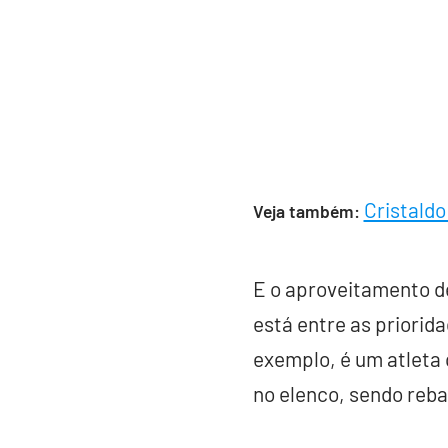
Cristald
Veja também:
E o aproveitamento d
está entre as priori
exemplo, é um atleta
no elenco, sendo reba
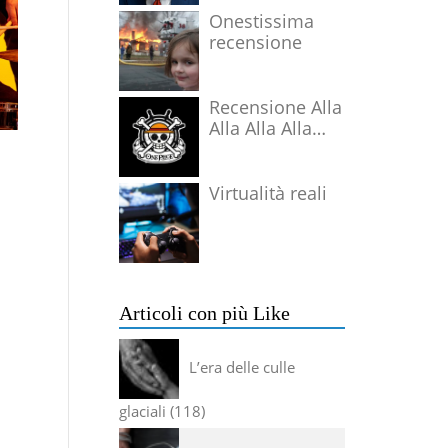
Onestissima
recensione
Recensione Alla
Alla Alla Alla
Alla Alla Alla
Virtualità reali
Articoli con più Like
L’era delle culle
glaciali
118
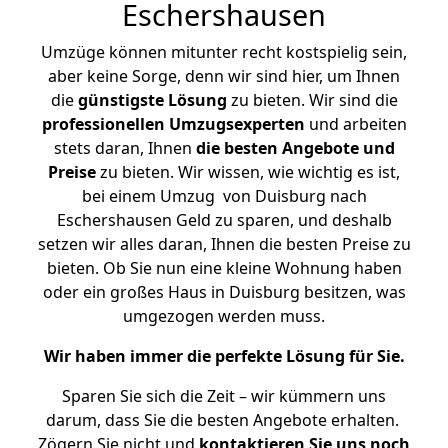
Eschershausen
Umzüge können mitunter recht kostspielig sein,
aber keine Sorge, denn wir sind hier, um Ihnen
die
günstigste
Lösung
zu bieten. Wir sind die
professionellen Umzugsexperten
und arbeiten
stets daran, Ihnen
die besten Angebote und
Preise
zu bieten. Wir wissen, wie wichtig es ist,
bei einem Umzug von Duisburg nach
Eschershausen Geld zu sparen, und deshalb
setzen wir alles daran, Ihnen die besten Preise zu
bieten. Ob Sie nun eine kleine Wohnung haben
oder ein großes Haus in Duisburg besitzen, was
umgezogen werden muss.
Wir haben immer die perfekte Lösung für Sie.
Sparen Sie sich die Zeit – wir kümmern uns
darum, dass Sie die besten Angebote erhalten.
Zögern Sie nicht und
kontaktieren Sie uns noch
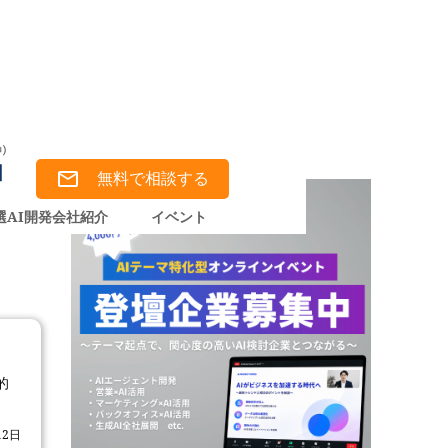
無料で相談する
選AI開発会社紹介
イベント
的
12日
---+---
▶ Work to be completed: From the records above, return each line that includes "Preise".

▶ Answer box:
Preise
setzen wir alles daran, Ihnen die besten Preise zu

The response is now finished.